Bloomberg News reports that the firm Evergreen Solar will file for bankruptcy and close its operation in Midland, Mich. The maker of solar cells cites over-capacity in the industry, competition from China and fewer government subsidies as contributing factors. According to Bloomberg, the firm has 133 employees worldwide.
Given a Michigan location and participation in a politically faddish industry, readers won’t be surprised that Evergreen was the beneficiary of special state subsidies and a local tax break. Specifically, three years ago Evergreen Solar was offered a $1.8 million “refundable” tax credit by the Michigan Economic Growth Authority. For firms with little or no tax liability, this amounts to an outright cash subsidy, contingent on attaining certain employment and investment milestones. Evergreen Solar’s specific tax liability is not public information.
The deal was based on crystal-ball projections from the Michigan Economic Development Corporation using a software program known as REMI, which predicted that an Evergreen deal would create exactly 596 direct and “spin-off” jobs by 2018, producing $18.5 million in new state tax revenue.
The city of Midland also granted property tax abatements worth $3.9 million over 12 years, according to Mlive.com. It’s not known how much, if any, of these subsidies and tax breaks were ever collected by the company.

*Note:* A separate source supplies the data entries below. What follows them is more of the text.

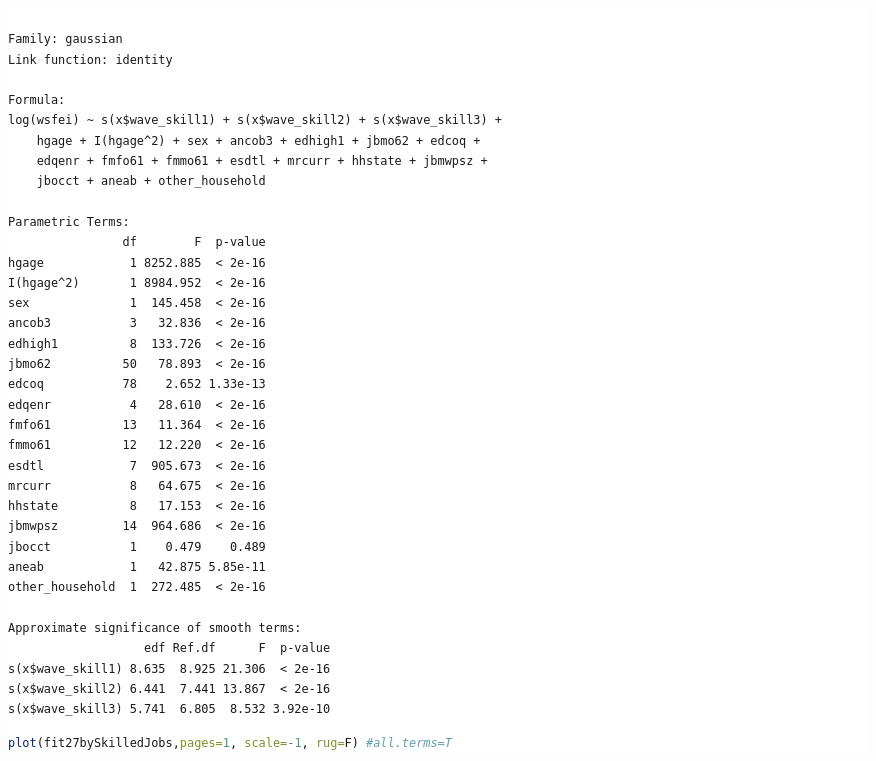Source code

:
 ```

Family: gaussian 
Link function: identity 

Formula:
log(wsfei) ~ s(x$wave_skill1) + s(x$wave_skill2) + s(x$wave_skill3) + 
    hgage + I(hgage^2) + sex + ancob3 + edhigh1 + jbmo62 + edcoq + 
    edqenr + fmfo61 + fmmo61 + esdtl + mrcurr + hhstate + jbmwpsz + 
    jbocct + aneab + other_household

Parametric Terms:
                df        F  p-value
hgage            1 8252.885  < 2e-16
I(hgage^2)       1 8984.952  < 2e-16
sex              1  145.458  < 2e-16
ancob3           3   32.836  < 2e-16
edhigh1          8  133.726  < 2e-16
jbmo62          50   78.893  < 2e-16
edcoq           78    2.652 1.33e-13
edqenr           4   28.610  < 2e-16
fmfo61          13   11.364  < 2e-16
fmmo61          12   12.220  < 2e-16
esdtl            7  905.673  < 2e-16
mrcurr           8   64.675  < 2e-16
hhstate          8   17.153  < 2e-16
jbmwpsz         14  964.686  < 2e-16
jbocct           1    0.479    0.489
aneab            1   42.875 5.85e-11
other_household  1  272.485  < 2e-16

Approximate significance of smooth terms:
                   edf Ref.df      F  p-value
s(x$wave_skill1) 8.635  8.925 21.306  < 2e-16
s(x$wave_skill2) 6.441  7.441 13.867  < 2e-16
s(x$wave_skill3) 5.741  6.805  8.532 3.92e-10
```

```r
plot(fit27bySkilledJobs,pages=1, scale=-1, rug=F) #all.terms=T
```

This is not the first time the MEDC and its job forecasters have been wrong, and its not likely to be the last: History and empirical evidence (including two Mackinac Center analyses of MEGA, published in 1995 and 2009) repeatedly demonstrate that transferring capital-allocation decisions from investors in market systems to central planners in political ones is a recipe for wealth-destruction rather than job creation.